**What the task asks**
Please give back every line of the records below word for word, in the same order.

**Listed entries**
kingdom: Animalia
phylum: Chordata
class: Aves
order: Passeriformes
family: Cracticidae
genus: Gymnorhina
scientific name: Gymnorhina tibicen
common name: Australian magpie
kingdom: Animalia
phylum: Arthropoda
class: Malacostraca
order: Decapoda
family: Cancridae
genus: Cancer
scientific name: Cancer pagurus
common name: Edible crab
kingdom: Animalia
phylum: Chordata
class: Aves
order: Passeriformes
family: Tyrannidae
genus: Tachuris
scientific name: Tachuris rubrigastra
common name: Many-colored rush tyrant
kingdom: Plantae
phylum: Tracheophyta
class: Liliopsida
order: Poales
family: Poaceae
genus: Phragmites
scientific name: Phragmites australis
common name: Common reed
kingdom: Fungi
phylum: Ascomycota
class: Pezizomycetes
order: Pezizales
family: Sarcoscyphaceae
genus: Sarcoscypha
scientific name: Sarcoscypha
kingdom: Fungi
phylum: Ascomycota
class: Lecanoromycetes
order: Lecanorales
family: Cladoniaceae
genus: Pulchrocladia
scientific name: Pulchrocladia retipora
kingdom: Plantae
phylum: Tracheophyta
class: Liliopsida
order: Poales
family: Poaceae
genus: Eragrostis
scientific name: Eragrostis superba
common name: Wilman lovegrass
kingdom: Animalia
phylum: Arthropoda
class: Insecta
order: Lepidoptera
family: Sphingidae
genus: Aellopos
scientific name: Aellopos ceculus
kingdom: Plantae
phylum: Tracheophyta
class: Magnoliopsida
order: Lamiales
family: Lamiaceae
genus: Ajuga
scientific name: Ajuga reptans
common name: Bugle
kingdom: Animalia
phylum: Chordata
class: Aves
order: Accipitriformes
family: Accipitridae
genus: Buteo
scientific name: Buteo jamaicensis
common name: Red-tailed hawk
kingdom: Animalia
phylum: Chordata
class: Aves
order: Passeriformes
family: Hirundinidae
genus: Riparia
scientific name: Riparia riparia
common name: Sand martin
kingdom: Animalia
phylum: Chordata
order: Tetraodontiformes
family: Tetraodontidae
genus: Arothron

**Reply to the task**
kingdom: Animalia
phylum: Chordata
class: Aves
order: Passeriformes
family: Cracticidae
genus: Gymnorhina
scientific name: Gymnorhina tibicen
common name: Australian magpie
kingdom: Animalia
phylum: Arthropoda
class: Malacostraca
order: Decapoda
family: Cancridae
genus: Cancer
scientific name: Cancer pagurus
common name: Edible crab
kingdom: Animalia
phylum: Chordata
class: Aves
order: Passeriformes
family: Tyrannidae
genus: Tachuris
scientific name: Tachuris rubrigastra
common name: Many-colored rush tyrant
kingdom: Plantae
phylum: Tracheophyta
class: Liliopsida
order: Poales
family: Poaceae
genus: Phragmites
scientific name: Phragmites australis
common name: Common reed
kingdom: Fungi
phylum: Ascomycota
class: Pezizomycetes
order: Pezizales
family: Sarcoscyphaceae
genus: Sarcoscypha
scientific name: Sarcoscypha
kingdom: Fungi
phylum: Ascomycota
class: Lecanoromycetes
order: Lecanorales
family: Cladoniaceae
genus: Pulchrocladia
scientific name: Pulchrocladia retipora
kingdom: Plantae
phylum: Tracheophyta
class: Liliopsida
order: Poales
family: Poaceae
genus: Eragrostis
scientific name: Eragrostis superba
common name: Wilman lovegrass
kingdom: Animalia
phylum: Arthropoda
class: Insecta
order: Lepidoptera
family: Sphingidae
genus: Aellopos
scientific name: Aellopos ceculus
kingdom: Plantae
phylum: Tracheophyta
class: Magnoliopsida
order: Lamiales
family: Lamiaceae
genus: Ajuga
scientific name: Ajuga reptans
common name: Bugle
kingdom: Animalia
phylum: Chordata
class: Aves
order: Accipitriformes
family: Accipitridae
genus: Buteo
scientific name: Buteo jamaicensis
common name: Red-tailed hawk
kingdom: Animalia
phylum: Chordata
class: Aves
order: Passeriformes
family: Hirundinidae
genus: Riparia
scientific name: Riparia riparia
common name: Sand martin
kingdom: Animalia
phylum: Chordata
order: Tetraodontiformes
family: Tetraodontidae
genus: Arothron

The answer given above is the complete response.